Could you update everything from the line containing "7.30.43 and carried into the record." down to the line containing "Observed: 7.06" by replacing "photographed as found" with "photographed on arrival", keeping everything else the same and leaving the pictures out of your answer?

-- begin Listing --

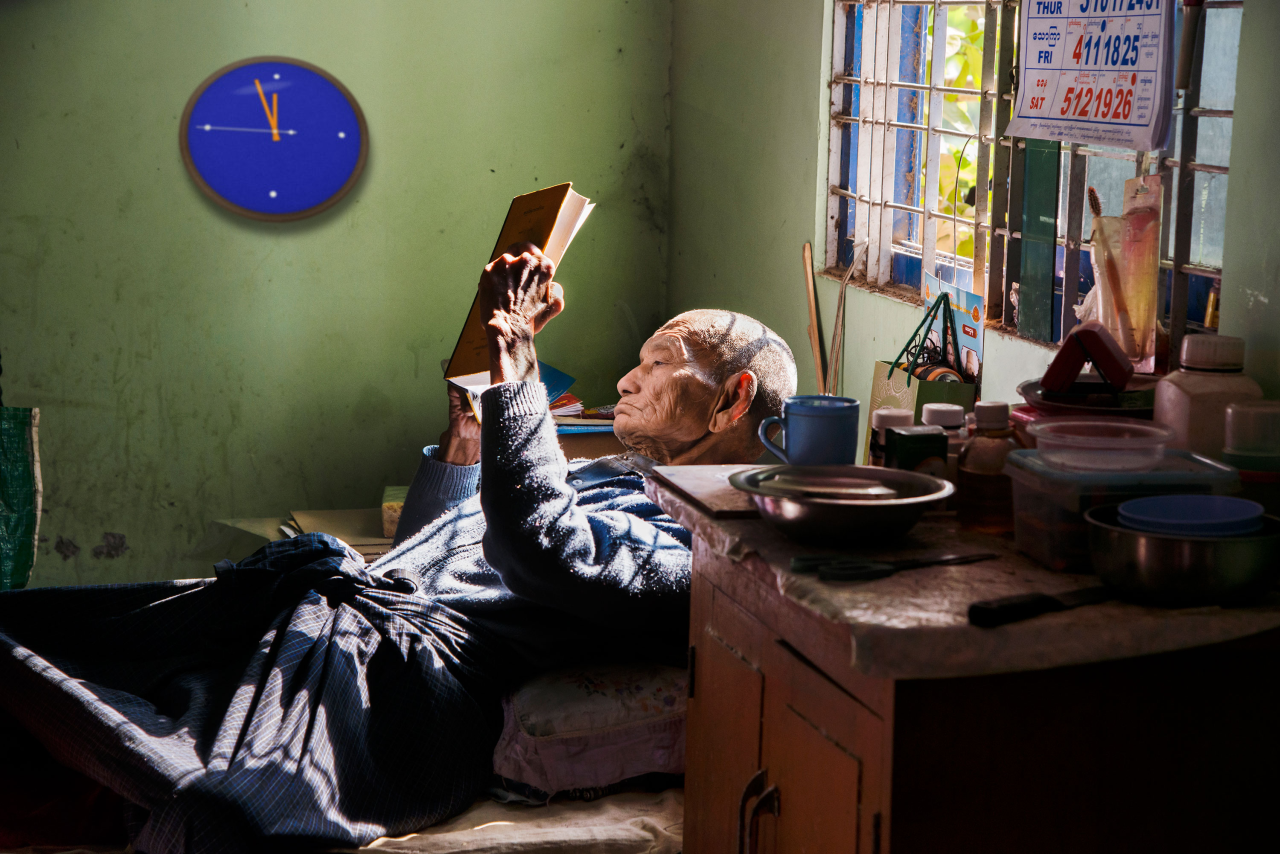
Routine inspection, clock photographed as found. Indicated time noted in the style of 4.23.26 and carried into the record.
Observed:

-- end Listing --
-- begin Listing --

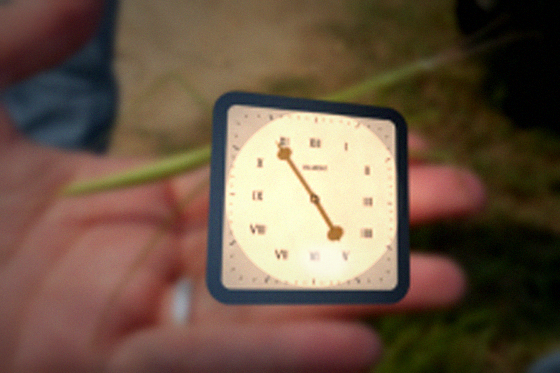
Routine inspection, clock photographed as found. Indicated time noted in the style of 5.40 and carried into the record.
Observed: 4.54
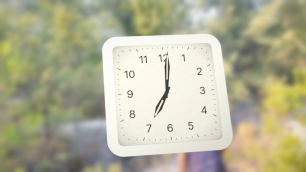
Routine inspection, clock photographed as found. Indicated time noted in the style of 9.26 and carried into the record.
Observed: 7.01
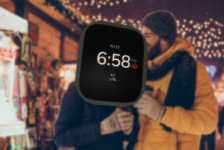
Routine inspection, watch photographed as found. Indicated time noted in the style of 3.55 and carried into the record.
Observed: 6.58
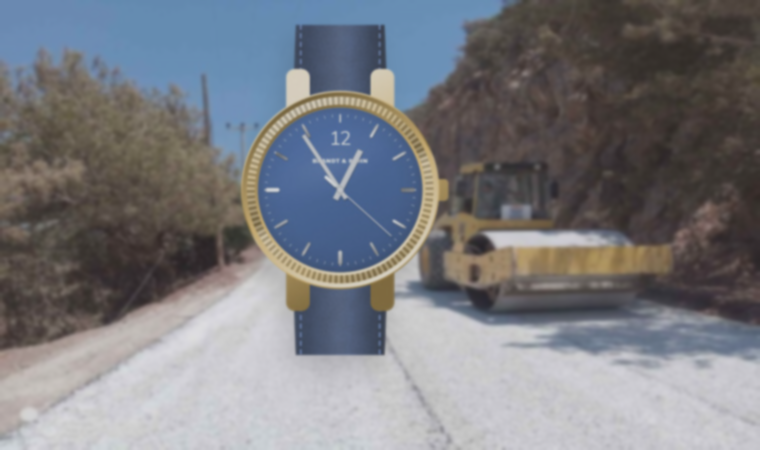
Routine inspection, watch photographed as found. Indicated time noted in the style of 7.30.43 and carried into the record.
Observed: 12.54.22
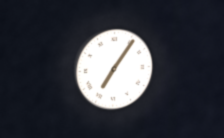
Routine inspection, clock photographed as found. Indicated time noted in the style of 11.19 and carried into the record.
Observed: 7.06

-- end Listing --
-- begin Listing --

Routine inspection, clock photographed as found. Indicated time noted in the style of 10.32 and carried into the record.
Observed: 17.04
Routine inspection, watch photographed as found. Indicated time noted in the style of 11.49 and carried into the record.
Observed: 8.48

-- end Listing --

Final answer:
Routine inspection, watch photographed on arrival. Indicated time noted in the style of 7.30.43 and carried into the record.
Observed: 12.54.22
Routine inspection, clock photographed on arrival. Indicated time noted in the style of 11.19 and carried into the record.
Observed: 7.06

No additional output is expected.